Find all lines below containing the string "intricate" and return them.

(Excerpts from a dataset)
★ ★ ★

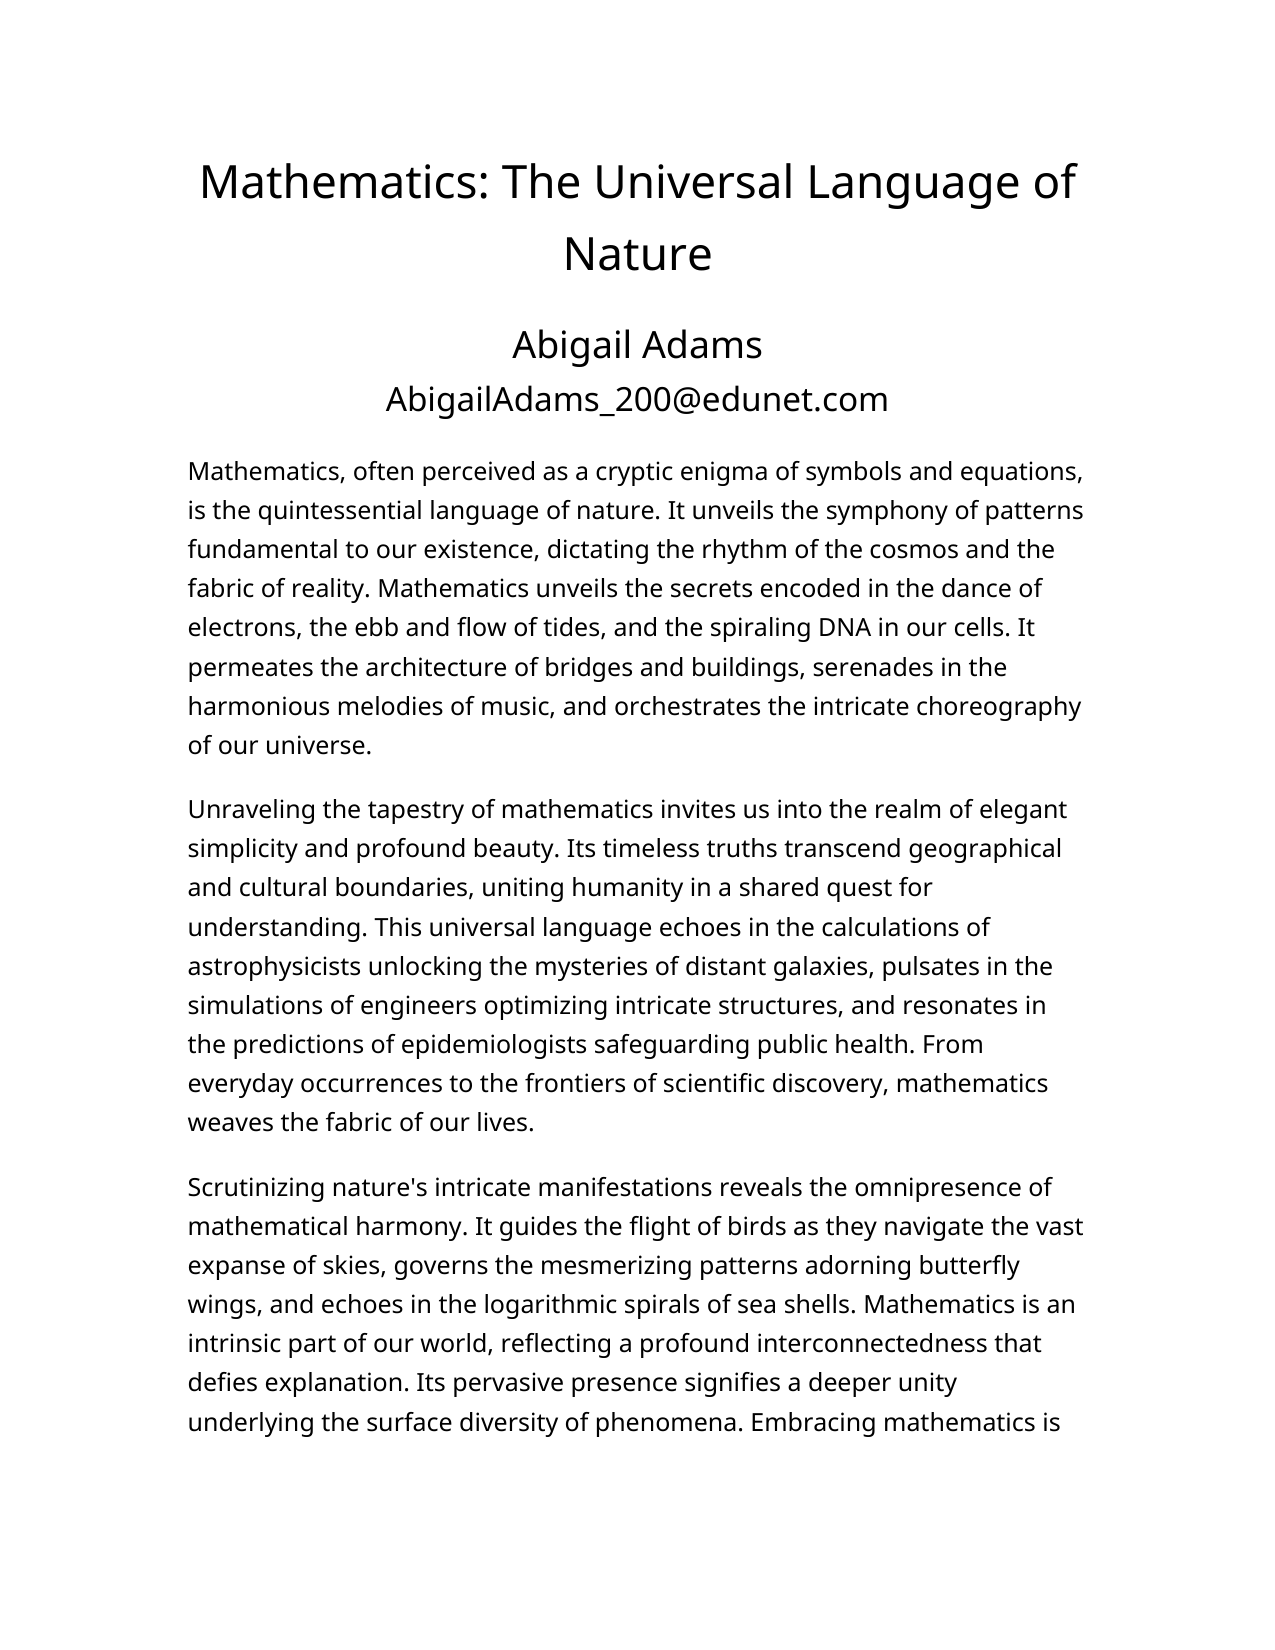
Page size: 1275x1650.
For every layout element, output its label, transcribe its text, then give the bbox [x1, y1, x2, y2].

text Abigail Adams AbigailAdams_200@edunet.com [187, 318, 1087, 422]
text Mathematics, often perceived as a cryptic enigma of symbols and equations, is the quintessential language of nature. It unveils the symphony of patterns fundamental to our existence, dictating the rhythm of the cosmos and the fabric of reality. Mathematics unveils the secrets encoded in the dance of electrons, the ebb and flow of tides, and the spiraling DNA in our cells. It permeates the architecture of bridges and buildings, serenades in the harmonious melodies of music, and orchestrates the intricate choreography of our universe. [187, 453, 1087, 762]
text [187, 1169, 1087, 1438]
text Mathematics: The Universal Language of Nature [187, 150, 1087, 284]
text Unraveling the tapestry of mathematics invites us into the realm of elegant simplicity and profound beauty. Its timeless truths transcend geographical and cultural boundaries, uniting humanity in a shared quest for understanding. This universal language echoes in the calculations of astrophysicists unlocking the mysteries of distant galaxies, pulsates in the simulations of engineers optimizing intricate structures, and resonates in the predictions of epidemiologists safeguarding public health. From everyday occurrences to the frontiers of scientific discovery, mathematics weaves the fabric of our lives. [187, 792, 1087, 1139]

★ ★ ★

| Solution |
text Mathematics, often perceived as a cryptic enigma of symbols and equations, is the quintessential language of nature. It unveils the symphony of patterns fundamental to our existence, dictating the rhythm of the cosmos and the fabric of reality. Mathematics unveils the secrets encoded in the dance of electrons, the ebb and flow of tides, and the spiraling DNA in our cells. It permeates the architecture of bridges and buildings, serenades in the harmonious melodies of music, and orchestrates the intricate choreography of our universe. [187, 453, 1087, 762]
text Unraveling the tapestry of mathematics invites us into the realm of elegant simplicity and profound beauty. Its timeless truths transcend geographical and cultural boundaries, uniting humanity in a shared quest for understanding. This universal language echoes in the calculations of astrophysicists unlocking the mysteries of distant galaxies, pulsates in the simulations of engineers optimizing intricate structures, and resonates in the predictions of epidemiologists safeguarding public health. From everyday occurrences to the frontiers of scientific discovery, mathematics weaves the fabric of our lives. [187, 792, 1087, 1139]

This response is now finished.